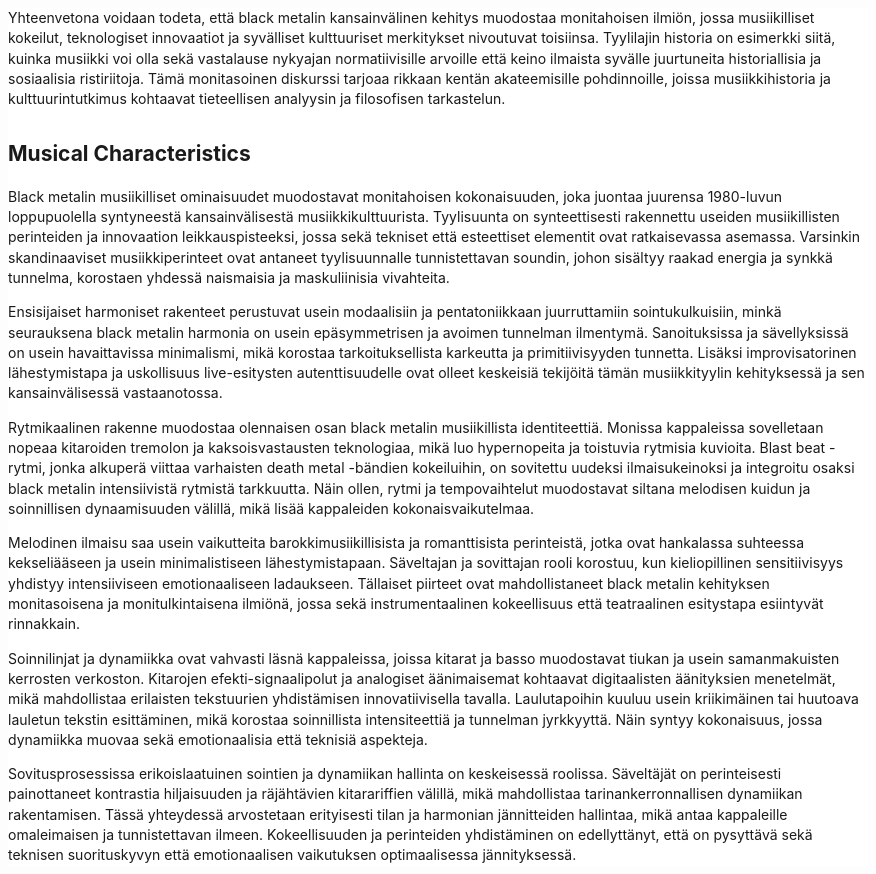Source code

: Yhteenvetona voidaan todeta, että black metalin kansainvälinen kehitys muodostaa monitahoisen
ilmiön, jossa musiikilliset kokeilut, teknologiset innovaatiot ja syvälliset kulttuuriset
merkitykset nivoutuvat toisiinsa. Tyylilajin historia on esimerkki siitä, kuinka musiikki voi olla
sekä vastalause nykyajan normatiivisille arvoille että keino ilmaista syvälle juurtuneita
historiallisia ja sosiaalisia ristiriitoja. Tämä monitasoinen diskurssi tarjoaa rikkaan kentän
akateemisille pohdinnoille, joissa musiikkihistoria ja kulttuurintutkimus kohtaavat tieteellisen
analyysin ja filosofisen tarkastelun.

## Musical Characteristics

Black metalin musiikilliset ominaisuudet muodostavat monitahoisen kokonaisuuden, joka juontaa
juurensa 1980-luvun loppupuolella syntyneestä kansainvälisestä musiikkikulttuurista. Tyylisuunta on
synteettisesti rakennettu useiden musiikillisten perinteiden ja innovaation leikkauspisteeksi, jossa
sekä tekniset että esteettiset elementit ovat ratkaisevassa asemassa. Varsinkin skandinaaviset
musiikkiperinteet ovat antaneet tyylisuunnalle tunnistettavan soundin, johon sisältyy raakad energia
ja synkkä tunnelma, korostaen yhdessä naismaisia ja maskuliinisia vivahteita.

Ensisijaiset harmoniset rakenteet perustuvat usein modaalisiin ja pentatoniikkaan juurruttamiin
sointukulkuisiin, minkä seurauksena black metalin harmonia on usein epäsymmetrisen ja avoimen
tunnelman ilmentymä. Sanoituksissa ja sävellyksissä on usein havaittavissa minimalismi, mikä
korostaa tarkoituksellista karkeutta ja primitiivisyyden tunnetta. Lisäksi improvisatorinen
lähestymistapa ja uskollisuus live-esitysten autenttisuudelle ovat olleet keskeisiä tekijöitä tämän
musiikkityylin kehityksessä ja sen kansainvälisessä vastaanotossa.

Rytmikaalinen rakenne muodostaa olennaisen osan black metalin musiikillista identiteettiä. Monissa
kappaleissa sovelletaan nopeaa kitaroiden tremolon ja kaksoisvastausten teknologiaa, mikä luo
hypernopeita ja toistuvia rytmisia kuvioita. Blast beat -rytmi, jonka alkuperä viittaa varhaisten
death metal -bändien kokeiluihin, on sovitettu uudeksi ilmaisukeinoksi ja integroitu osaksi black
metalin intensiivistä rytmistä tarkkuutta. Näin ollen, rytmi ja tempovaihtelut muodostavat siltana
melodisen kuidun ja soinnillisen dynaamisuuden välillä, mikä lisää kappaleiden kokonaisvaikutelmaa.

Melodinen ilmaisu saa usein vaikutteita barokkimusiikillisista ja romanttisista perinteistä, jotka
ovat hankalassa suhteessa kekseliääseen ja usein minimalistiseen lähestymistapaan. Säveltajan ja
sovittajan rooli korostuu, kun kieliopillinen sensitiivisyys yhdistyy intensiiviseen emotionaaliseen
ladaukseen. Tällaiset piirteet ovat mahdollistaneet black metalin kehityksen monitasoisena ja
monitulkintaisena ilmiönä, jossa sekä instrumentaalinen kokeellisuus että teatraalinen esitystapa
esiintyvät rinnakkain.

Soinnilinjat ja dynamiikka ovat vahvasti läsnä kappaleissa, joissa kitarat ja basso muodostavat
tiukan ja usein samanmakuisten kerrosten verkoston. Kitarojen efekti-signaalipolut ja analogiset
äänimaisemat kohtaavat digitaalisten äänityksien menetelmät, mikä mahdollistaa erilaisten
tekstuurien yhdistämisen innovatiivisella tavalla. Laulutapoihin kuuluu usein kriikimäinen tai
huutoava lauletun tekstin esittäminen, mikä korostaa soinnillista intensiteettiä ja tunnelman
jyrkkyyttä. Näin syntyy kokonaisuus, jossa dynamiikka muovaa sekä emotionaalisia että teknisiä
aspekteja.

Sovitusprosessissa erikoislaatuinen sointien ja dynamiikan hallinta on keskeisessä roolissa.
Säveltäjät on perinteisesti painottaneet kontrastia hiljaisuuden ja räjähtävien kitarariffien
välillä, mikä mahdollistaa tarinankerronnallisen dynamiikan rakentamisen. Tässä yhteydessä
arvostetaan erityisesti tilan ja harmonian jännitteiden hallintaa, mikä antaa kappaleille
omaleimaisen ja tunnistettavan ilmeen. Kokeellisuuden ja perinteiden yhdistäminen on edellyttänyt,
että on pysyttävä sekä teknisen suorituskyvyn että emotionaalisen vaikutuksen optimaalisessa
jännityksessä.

▶ _SPRÓBUJ SAM_
Podaj liczbę wierszy we wpisach powyżej, w których występuje ciąg „perinteiden”. Odpowiedz samą liczbą.

▶ _ROZWIĄZANIE_
2